GEORGIA MAY END RUSSIAN "PEACEKEEPING" ROLE IN ABKHAZIA.

Publication: Monitor Volume: 1 Issue: 164

Addressing the Georgian parliament yesterday, its chairman Zurab Zhvania said that the presence of Russia’s "peacekeeping" troops in Abkhazia no longer made sense. Zhvania indicated that Georgia would not consent to the renewal of those troops’ mandate when it expires December 31, unless they are ordered to ensure the Georgian refugees’ return to Abkhazia. In a clear appeal for national solidarity, Zvania noted that the opposition (represented by the National-Democratic Party in parliament) takes the same position, which Georgia prepares to assert at next month’s CIS summit. Zhvania, a protege of President Eduard Shevardnadze, was ostensibly responding to an appeal to Shevardnadze and the parliament from the refugees, urging the termination of the Russian peacekeepers’ presence because they had failed to fulfill their mandate. On the previous day in Moscow, foreign minister Andrei Kozyrev urged that the newly-created Presidential Council for Foreign Policy undertake to break the deadlock on the Abkhazia problem as a matter of high priority. Kozyrev alluded to differences which need to be resolved between his Foreign Ministry, which seeks to leave at least a minimum of substance to Georgia’s territorial integrity under international law, and Russia’s Defense Ministry, which underwrote Abkhazia’s secession and is now content with the deadlock because it ensures that outcome. (14)

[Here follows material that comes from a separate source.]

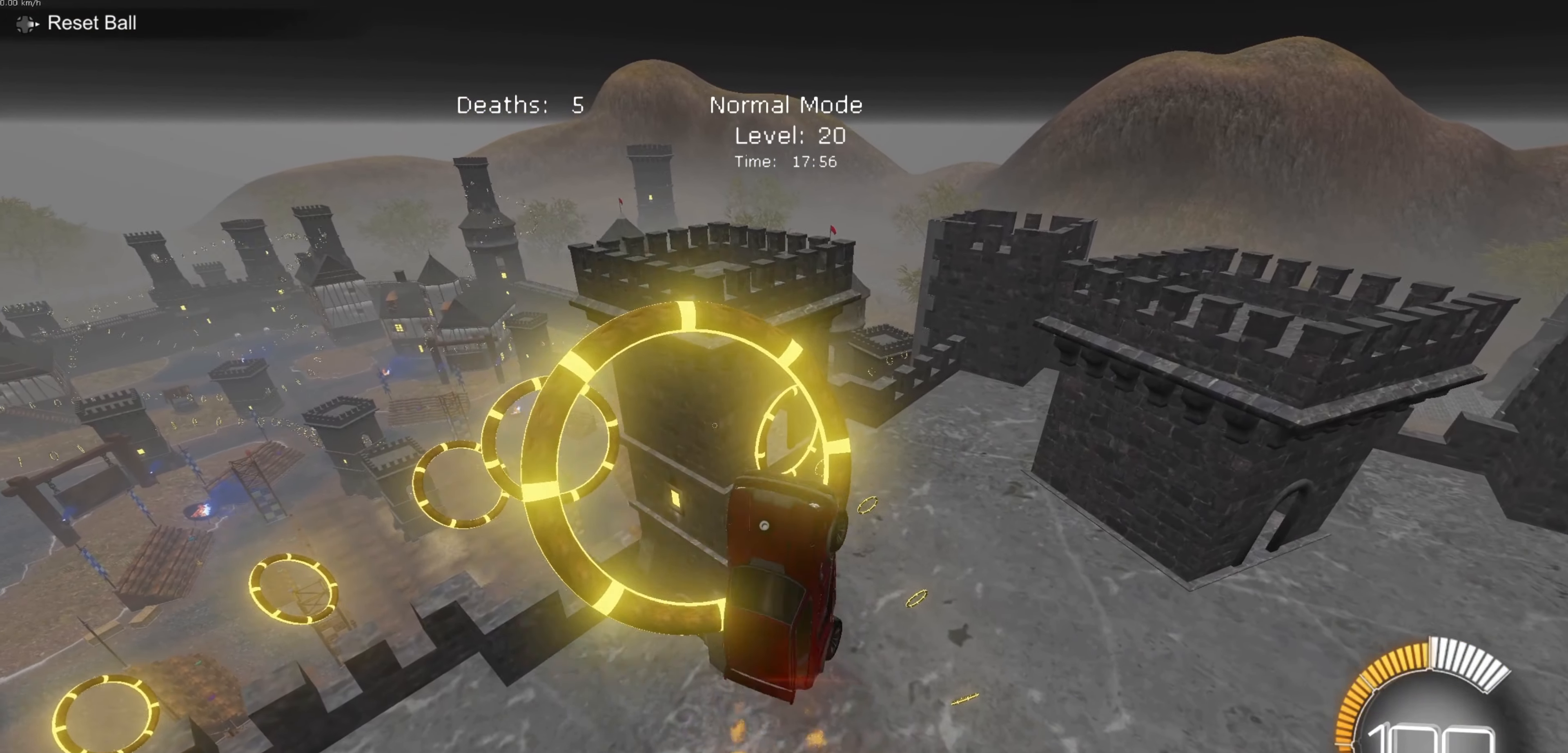
{"dt_ms": 500, "buttons": ["B", "L1"], "left_stick": "down", "events": [[100, "B", "up"], [167, "left_stick", "down-right"], [200, "B", "down"], [267, "left_stick", "center"], [467, "left_stick", "down"]]}
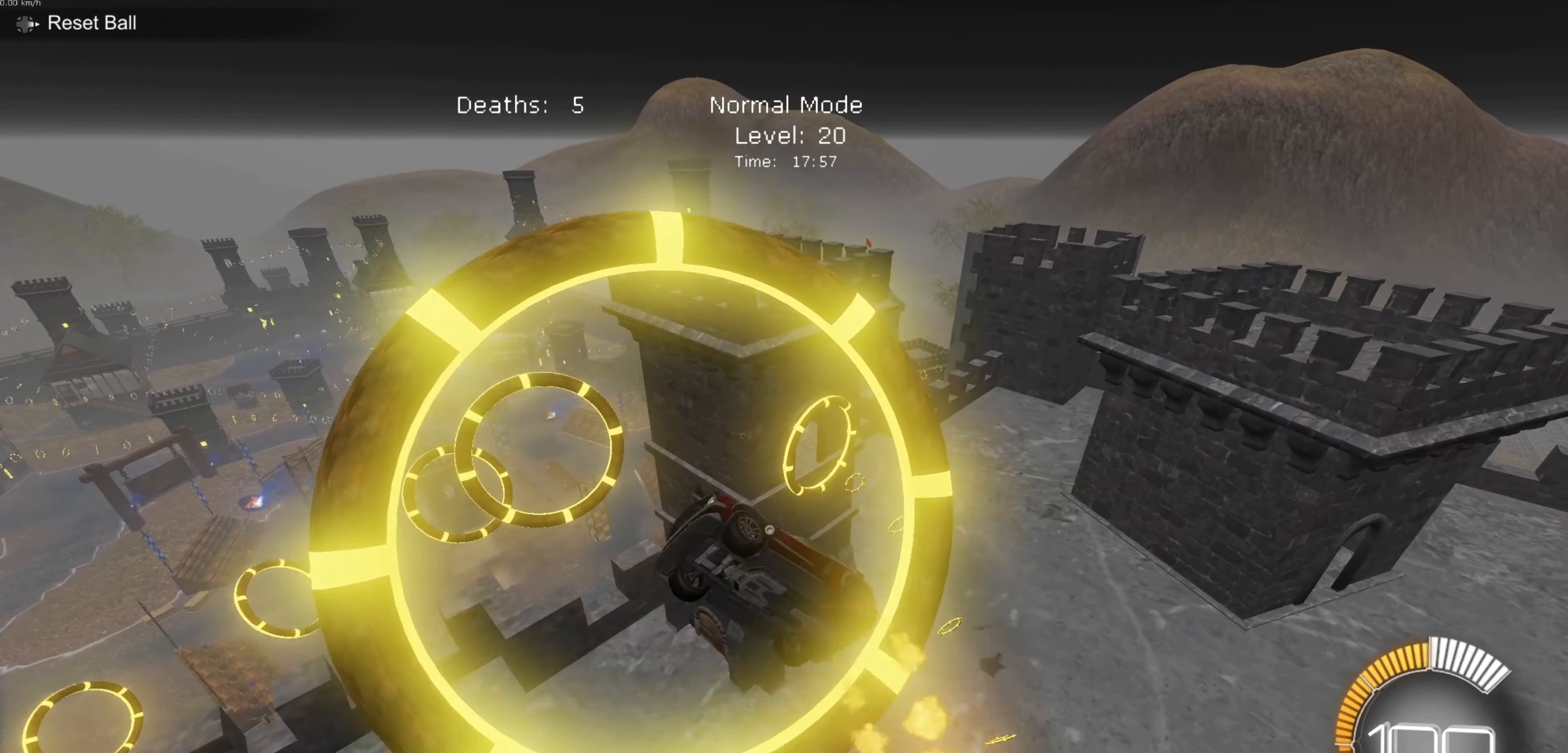
{"dt_ms": 501, "buttons": ["B", "L1"], "left_stick": "down", "events": [[301, "left_stick", "down-left"], [401, "left_stick", "down"]]}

Russia’s peacekeeping troops are deployed in Abkhazia under a nominal CIS mandate whose extension requires the consent of both Georgia and Abkhazia. Georgia has long demanded that the troops police the Georgian refugees’ return to Abkhazia as per the armistice agreement. The Abkhaz leaders favor the peacekeepers’ continued presence because it effectively protects their secession; but only if repatriation of the refugees is not included in their mandate, as Abkhazia’s would-be president Vladislav Ardzinba wrote in a message to Boris Yeltsin earlier this month. (15) The success or failure of Abkhazia’s secession hinges on the refugee issue because ethnic Georgians made up approximately 45 percent of Abkhazia’s population, and the Abkhaz only 17 percent, prior to the 1992-94 war. Most of Abkhazia’s Georgians (nearly 300,000) were evicted by Abkhaz and Russian troops which operated jointly in that war. The Georgian leadership’s demonstrative embrace of the refugee agenda yesterday is a strong signal in the runup to the CIS summit which will, at Georgia’s insistence, discuss the future of Russia’s peacekeeping operation in Abkhazia.